One of the basic working principles of distance vector routing states that devices must exchange lists (vectors) of known networks and their distances. For each network advertised a router chooses the neighbor providing the least total metric as the next hop and installs that network into the routing table ignoring the other advertised routes.
The only exception to this rule is if the next hop router for a network starts advertising higher distance metrics. The receiving router will immediately accept the route and update its total distance to the network in the routing table. It will then advertise the updated metrics to all its neighbors as well. Only subsequent advertisements with lower metrics will cause the existing route to be removed, also the logic of this is if a next hop has become more distant from the destination than it was previously, so have all routers/networks that still traverse this next hop.
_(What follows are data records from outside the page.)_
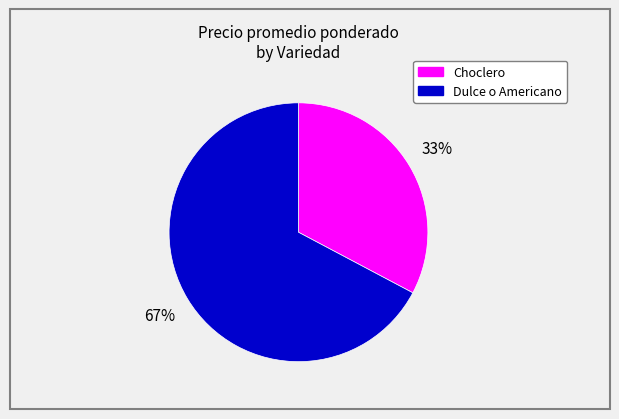

What is the largest slice in the pie chart?

Dulce o Americano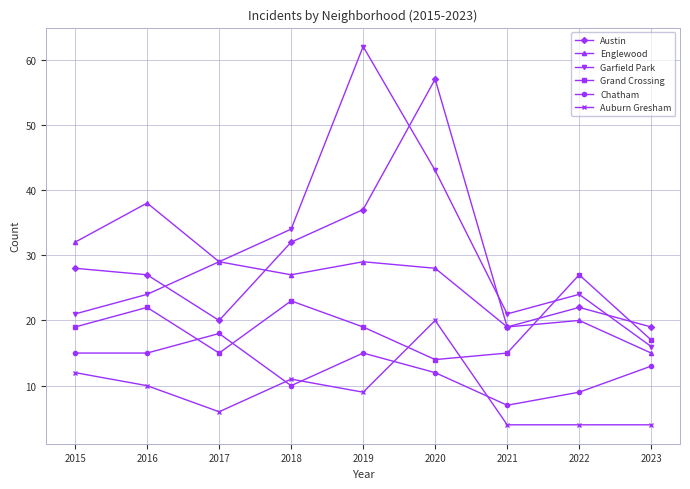

How many interior local valleys does the Grand Crossing series have?

2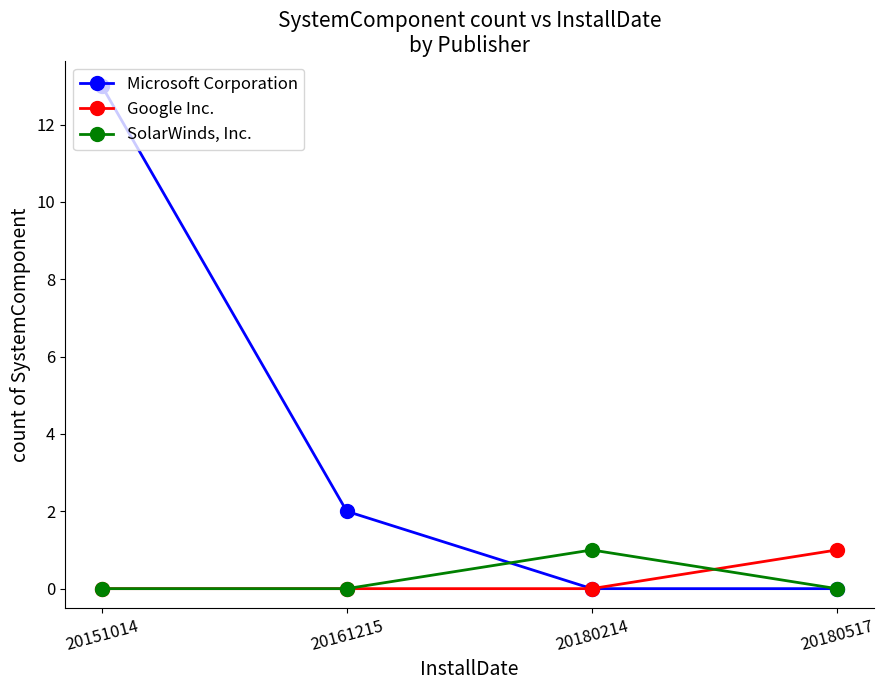

Does the chart display data point markers on the line(s)?

Yes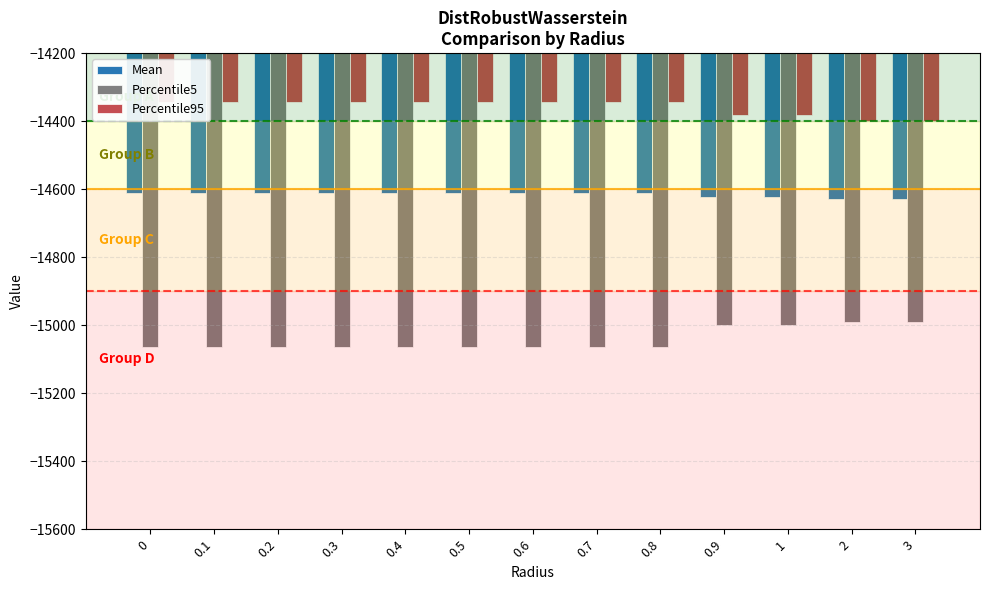

What is the difference between the highest and lowest values at 0.5?

718.9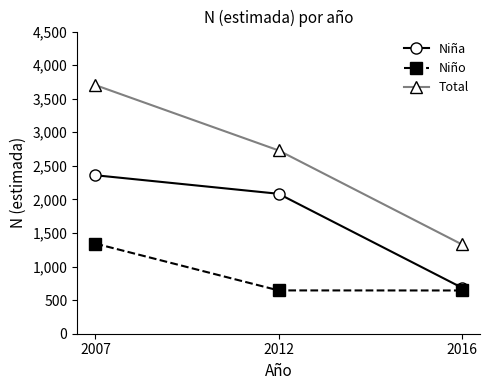

What is the value of the Niña point at the 1st from the left?

2360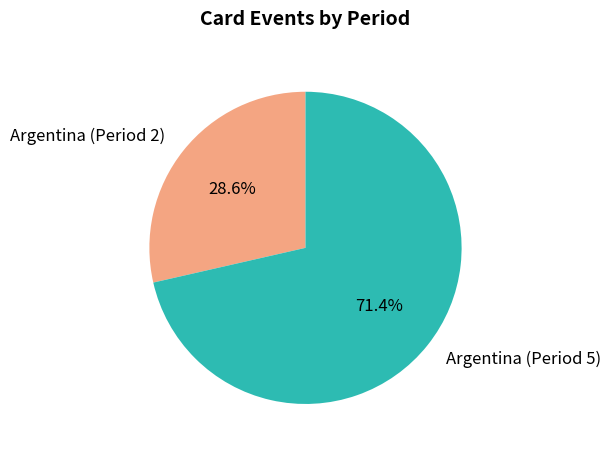

What is the largest slice in the pie chart?

Argentina (Period 5)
This goes into the logic of Counting to Infinity. Assume two neighbors are pointing to each other in a tight routing loop for a network. If router A advertises the network with a metric of 1, Router B will advertise that network with a metric of 2. Because router b is router A’s next hop, it immediately accepts the route and updates its metric. Then the process starts over, Router A advertises with a metric of 3, then router B updates its table and advertises a metric of 4….this process can go on an infinite amount of times, hence the term counting to infinity.
Since RIPv2 understands the concept of an infinite metric (a metric that represents an unreachable network) this process is able to be broken once that metric has been reached. Breaking the loop. This can be a slow process but it is a result of the way the distance vector protocol behaves and the infinite metric is a consequence of this behavior.